The software licensing landscape for Microsoft Office has shifted considerably over the past decade. Where businesses once purchased a version of Office and used it for years, the default commercial offering from Microsoft is now Microsoft 365 — a subscription product that requires continuous payment to maintain access to the suite. For Canadian businesses reassessing their technology spend, understanding the practical implications of that shift — and the alternatives available — is an increasingly relevant exercise.
How the Two Models Differ
The core distinction is straightforward. Microsoft 365 is a subscription: cancel the subscription, lose access to the software. Office 2024 is a perpetual licence: pay once, own the software indefinitely. Both deliver the core productivity suite — Word, Excel, PowerPoint, Outlook — but the financial and operational implications of each model are meaningfully different.

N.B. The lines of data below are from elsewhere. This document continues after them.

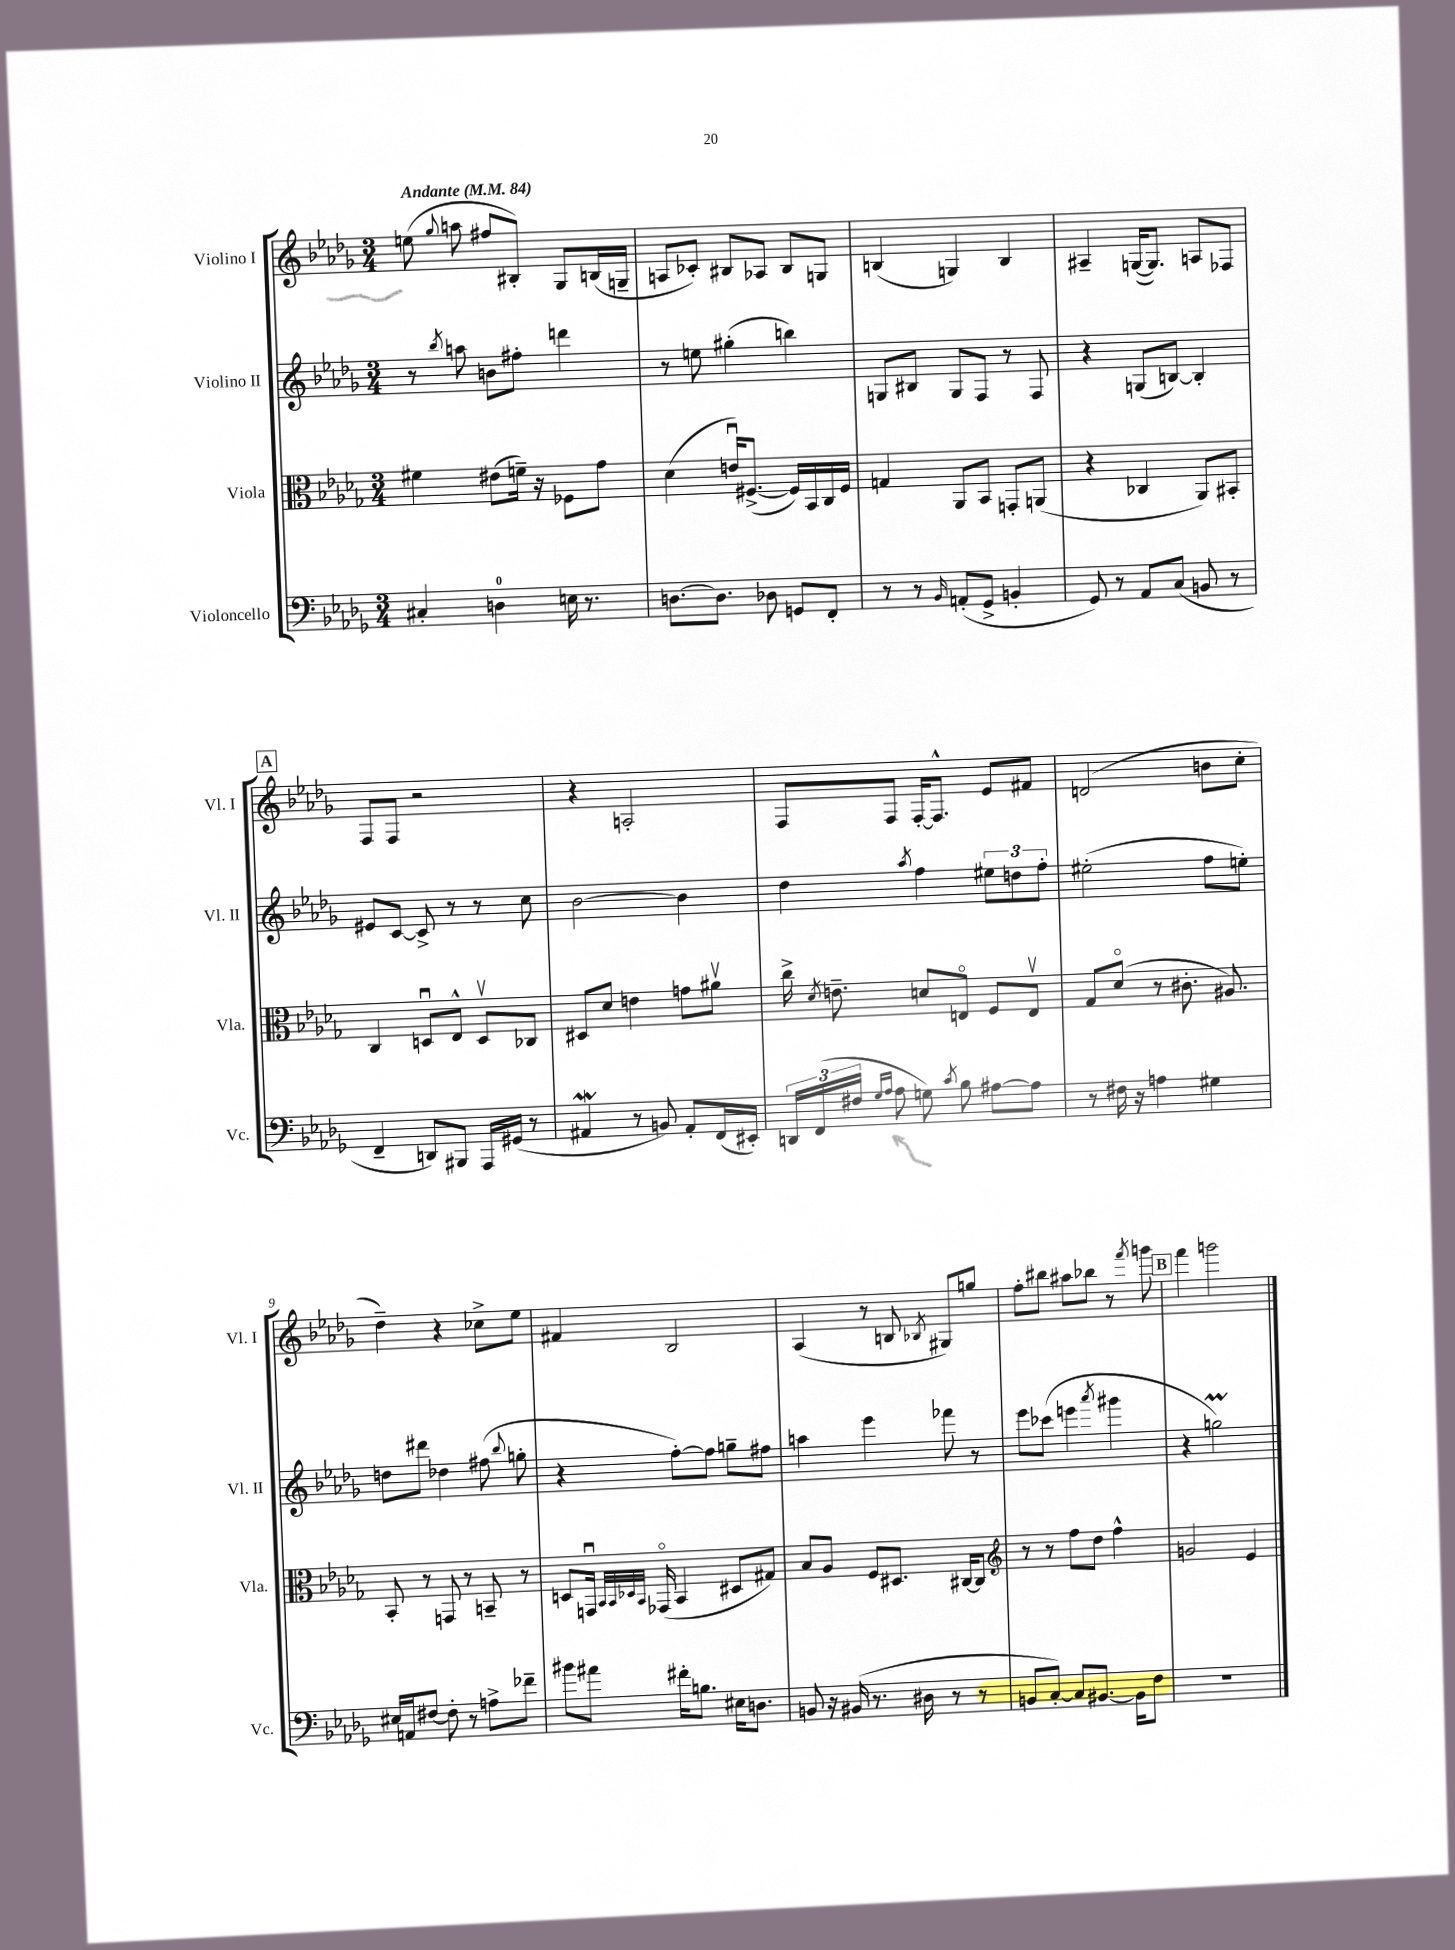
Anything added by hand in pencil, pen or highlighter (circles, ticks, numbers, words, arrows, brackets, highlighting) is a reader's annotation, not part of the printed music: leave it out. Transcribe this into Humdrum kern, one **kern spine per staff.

**kern	**kern	**kern	**kern
*staff4	*staff3	*staff2	*staff1
*clefF4	*clefC3	*clefG2	*clefG2
*k[b-e-a-d-g-]	*k[b-e-a-d-g-]	*k[b-e-a-d-g-]	*k[b-e-a-d-g-]
*M3/4	*M3/4	*M3/4	*M3/4
*MM84	*MM84	*MM84	*MM84
4C#'	4f#	8r	(8ee
.	.	8qbb-	8qqgg-
.	.	8aa	8aa
4D	(8e#	8b	8ff#
.	16f~)	8ff#'	8B#')
.	16r	.	.
16E	8F-	4ddd	8G-
8.r	.	.	.
.	8g-	.	(16B
.	.	.	16G~
=	=	=	=
[8.D	(4d-	8r	8A
.	.	8ee	8c-')
8.D]	.	.	.
.	16eu)	(4gg#'	8B#
.	([8.F#^	.	.
8D-	.	.	8A-
8GG	16F#])	4bb)	8B#
.	16BB-	.	.
8FF'	16C	.	8G
.	16F#	.	.
=	=	=	=
8r	4G	8G	(4B
8r	.	8B#	.
16qqBB-	.	.	.
(8AA'	8AA-	8G	4G)
8GG-^	8BB-	8F	.
4BB'	8GG'	8r	4B
.	(8AA	8F	.
=	=	=	=
8GG-)	4r	4r	4A#~
8r	.	.	.
8AA-	4C-	(8G	([16G
.	.	.	8.G])
(8C	.	[8B)	.
8BB	8AA-)	4B']	8A
8r	8BB#'	.	8F-
=	=	=	=
4FF~	4C	8e#	8F
.	.	[8c	8F
8DD)	8Du	8c^]	2r
8BBB#	8E-^^	8r	.
16AAA-	8Dv	8r	.
(16GG#	.	.	.
8r	8C-	8cc	.
=	=	=	=
4AA#	8D#	[2b-	4r
.	8d-	.	.
8r	4e	.	2A'
8BB)	.	.	.
8AA#'	8g	4b-]	.
(16FF	8a#v	.	.
16EE#')	.	.	.
=	=	=	=
24DD	16cc^	4dd-	8F
(24FF	.	.	.
.	8qd-	.	.
.	8.e~	.	.
24F#	.	.	.
16qqG-	.	.	.
16qqA-	.	.	.
8A-	.	.	8F
.	.	8qaa-	.
8G)	8d	4ff	[16F'
.	.	.	8.F^^]
8qc	.	.	.
8B-	8Eo	.	.
[8A#	8F	12ee#	8e-
.	.	12dd	.
8A#]	8Ev	.	8f#
.	.	12ff'	.
=	=	=	=
8r	8G-	(2ee#'	(2d
16F#	(8d-o	.	.
16r	.	.	.
4A	8r	.	.
.	8.c#'	.	.
4G#	.	8ff	8b
.	8.A#)	.	.
.	.	8ee')	8cc'
=	=	=	=
16E#	8BB-'	8dd	4dd-~)
16AA	.	.	.
[8F#	8r	8ddd#	.
8F#']	8GG	4dd-	4r
8r	8r	.	.
8A^	8BB~	(8ff#	8cc-^
.	.	8qqbb-	.
8f-~	8r	8gg'	8ee-
=	=	=	=
8b#	8D	4r	4f#
8a#	16GGu	.	.
.	32qqBB-	.	.
.	32qqBB-	.	.
.	32qqD-	.	.
.	32qqBB-	.	.
.	(16GG-o	.	.
16f#'	4BB-	[8ff')	2B-
8.B	.	.	.
.	.	8ff]	.
16E#	8D#	8gg~	.
8.D	.	.	.
.	8G#)	8ff#	.
=	=	=	=
8BB	8B-	4aa	(4A-
16r	8A-	.	.
(16BB#	.	.	.
8.r	8F	4eee-	8r
.	8.D#	.	8B
16D#	.	.	.
.	.	.	8qB-
8r	.	8fff-	8G#)
.	[16C#	.	.
8r	8C#]	8r	8gg
=	=	=	=
*	*clefG2	*	*
8BB	8r	8eee-	8ff'
[8C')	8r	(8ccc-	8bb#
8C]	8ff	4eee	8aa#
[8.BB#	8dd-	.	8bb-
.	.	8qaaa-	.
.	4ff^^	4ggg#	8r
16BB#]	.	.	.
.	.	.	8qfff
8F	.	.	8ggg
=	=	=	=
2.r	2g	4r	4fff
.	.	2gg)	2ggg
.	4e-	.	.
==	==	==	==
*-	*-	*-	*-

Under a subscription model, businesses are permanently exposed to price increases at renewal. Microsoft has raised Microsoft 365 prices in Canada and globally over the past few years, and there is no reason to assume that trajectory will not continue. A perpetual licence, by contrast, eliminates that exposure. The software cost is fixed at the point of purchase and does not increase unless the business chooses to upgrade.
The Subscription Premium
For a Canadian business with 20 employees, the annual Microsoft 365 Business Standard cost runs to several thousand dollars. Over five years — a not unreasonable software lifespan for a stable team — that expenditure accumulates significantly. By contrast, a set of perpetual Office 2024 Professional Plus for Windows licences acquired through the secondary market can cover the same team for a fraction of the equivalent subscription cost over that period.
For mixed Windows and Mac environments — increasingly common in Canadian SMEs — the calculation extends to Mac users as well. Office 2024 Home and Business for macOS is available through the same secondary market channels, providing Mac users with Word, Excel, PowerPoint, and Outlook in a format that is purchased once and owned permanently.
Where Microsoft 365 Retains an Edge

The subscription vs perpetual debate is not one-sided. Microsoft 365 offers features that perpetual Office does not: 1TB of OneDrive storage per user, Microsoft Teams as an integrated communication platform, real-time document co-authoring via the web, and continuous feature updates that keep the software aligned with the latest security standards.
For businesses where those capabilities are central to daily operations — distributed teams relying heavily on SharePoint, organisations where Teams has replaced email as the primary communication channel — the subscription cost may be justified by genuine productivity gains. The honest question is whether those features are central or peripheral to how the team actually works.
Making the Right Choice for Your Business
The decision framework for most Canadian businesses comes down to a few key questions: How often does the team actually use cloud collaboration features? Is Teams genuinely central to communication, or does the team primarily use email? Does the business benefit from continuous feature updates, or is a stable, predictable software environment preferable?
For businesses where the answers point toward perpetual licensing, the secondary licence market provides a straightforward procurement route. Exploring Microsoft software through GetRenewedTech Canada offers a transparent view of current pricing for Office 2024 and related products — giving procurement decision-makers the numbers they need to make a genuinely informed comparison against the subscription alternative.
The perpetual option is not right for every business, but for a significant portion of Canadian SMEs, it represents a more cost-effective and financially predictable approach to equipping staff with the tools they need.